» **Task material**
##########

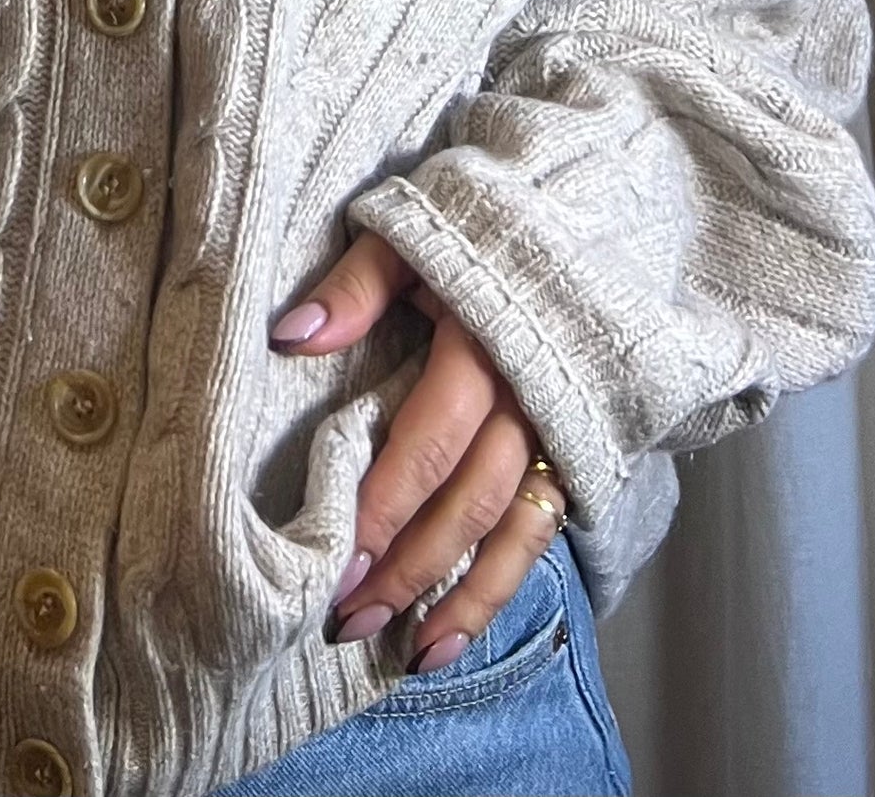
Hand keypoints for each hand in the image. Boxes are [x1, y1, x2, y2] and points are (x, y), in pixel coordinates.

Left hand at [269, 227, 568, 670]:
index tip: (336, 560)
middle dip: (407, 567)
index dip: (383, 505)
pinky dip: (497, 591)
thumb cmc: (478, 232)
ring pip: (508, 533)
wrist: (585, 220)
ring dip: (456, 600)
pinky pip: (536, 537)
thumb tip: (290, 337)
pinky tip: (453, 639)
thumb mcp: (413, 234)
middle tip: (346, 619)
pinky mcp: (572, 457)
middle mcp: (527, 402)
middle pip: (466, 500)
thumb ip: (356, 287)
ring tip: (404, 655)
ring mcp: (555, 435)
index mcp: (484, 346)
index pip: (429, 442)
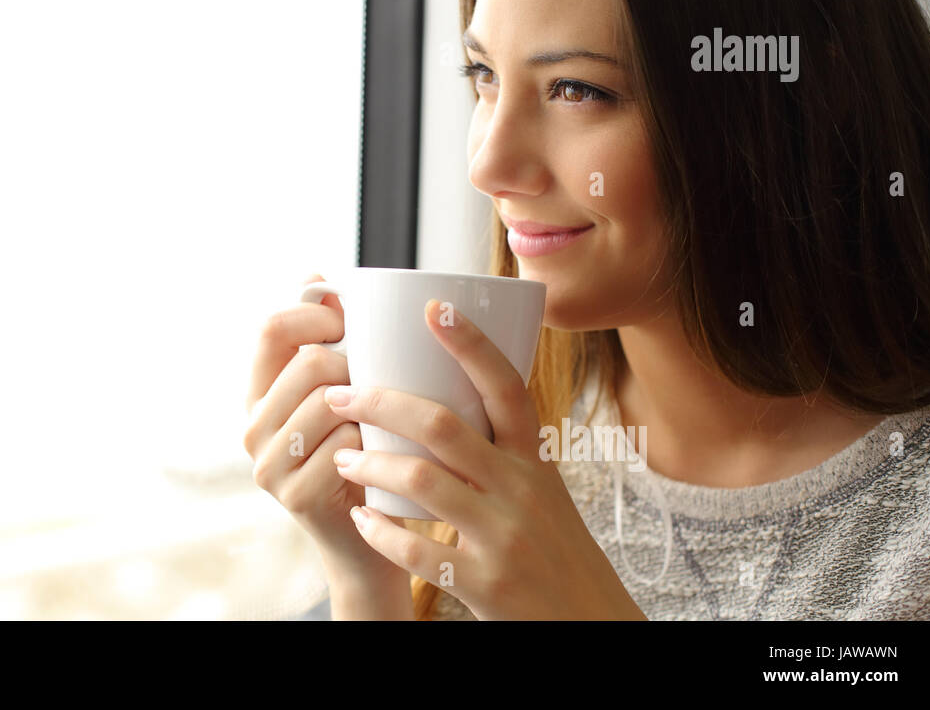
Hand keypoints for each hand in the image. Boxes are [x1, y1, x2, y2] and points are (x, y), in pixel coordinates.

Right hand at [243, 274, 411, 586]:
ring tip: (389, 417)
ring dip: (369, 404)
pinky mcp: (294, 496)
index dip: (314, 313)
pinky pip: (344, 446)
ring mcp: (268, 465)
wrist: (370, 543)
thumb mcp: (341, 393)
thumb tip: (320, 276)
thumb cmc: (364, 454)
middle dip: (356, 362)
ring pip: (329, 402)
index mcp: (258, 393)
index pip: (269, 328)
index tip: (350, 319)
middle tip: (383, 377)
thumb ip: (328, 340)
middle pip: (308, 362)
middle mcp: (252, 427)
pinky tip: (385, 455)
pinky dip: (373, 443)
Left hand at [324, 298, 646, 619]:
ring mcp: (504, 537)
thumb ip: (501, 452)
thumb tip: (442, 398)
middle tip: (339, 394)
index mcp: (536, 460)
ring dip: (370, 466)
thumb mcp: (542, 492)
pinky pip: (417, 549)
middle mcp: (523, 491)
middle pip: (442, 426)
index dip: (471, 344)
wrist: (589, 623)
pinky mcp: (485, 583)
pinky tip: (363, 520)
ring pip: (420, 481)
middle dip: (381, 403)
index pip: (506, 387)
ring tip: (342, 459)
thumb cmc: (554, 551)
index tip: (433, 307)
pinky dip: (382, 532)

##########

» **What to produce**
Every entry should be written out word for word, except for its pictures.

» **Task result**
Hand keypoints for each hand in the image. Boxes are [x1, y1, x2, y2] and points are (x, y), in pixel coordinates.

Left hand at [269, 227, 568, 670]:
index tip: (336, 560)
middle dip: (407, 567)
index dip: (383, 505)
pinky dip: (497, 591)
thumb cmc: (478, 232)
ring pip: (508, 533)
wrist: (585, 220)
ring dip: (456, 600)
pinky pip: (536, 537)
thumb tip: (290, 337)
pinky tip: (453, 639)
thumb mcp: (413, 234)
middle tip: (346, 619)
pinky mcp: (572, 457)
middle mcp: (527, 402)
middle pip: (466, 500)
thumb ip: (356, 287)
ring tip: (404, 655)
ring mcp: (555, 435)
index mcp: (484, 346)
index pip: (429, 442)
Hand keypoints for each hand in the image. Boxes are [x1, y1, x2, y2] and points are (x, y), in pixel coordinates.

Right hand at [243, 274, 411, 586]:
ring tip: (389, 417)
ring dip: (369, 404)
pinky mcp: (294, 496)
index dip: (314, 313)
pinky pip: (344, 446)
ring mcp: (268, 465)
wrist: (370, 543)
thumb mcp: (341, 393)
thumb tip: (320, 276)
thumb cmc: (364, 454)
middle dip: (356, 362)
ring pip: (329, 402)
index mcp: (258, 393)
index pip: (269, 328)
index tip: (350, 319)
middle tip: (383, 377)
thumb ip: (328, 340)
middle pip: (308, 362)
middle mcp: (252, 427)
pinky tip: (385, 455)
pinky dip: (373, 443)
Left hand at [324, 298, 646, 619]:
ring mcp: (504, 537)
thumb ip: (501, 452)
thumb tip: (442, 398)
middle tip: (339, 394)
index mcp: (536, 460)
ring dip: (370, 466)
thumb mcp: (542, 492)
pinky pip: (417, 549)
middle mcp: (523, 491)
middle pip: (442, 426)
index dip: (471, 344)
wrist: (589, 623)
pinky mcp: (485, 583)
pinky tip: (363, 520)
ring pip: (420, 481)
middle dip: (381, 403)
index pip: (506, 387)
ring tip: (342, 459)
thumb cmc: (554, 551)
index tip: (433, 307)
pinky dip: (382, 532)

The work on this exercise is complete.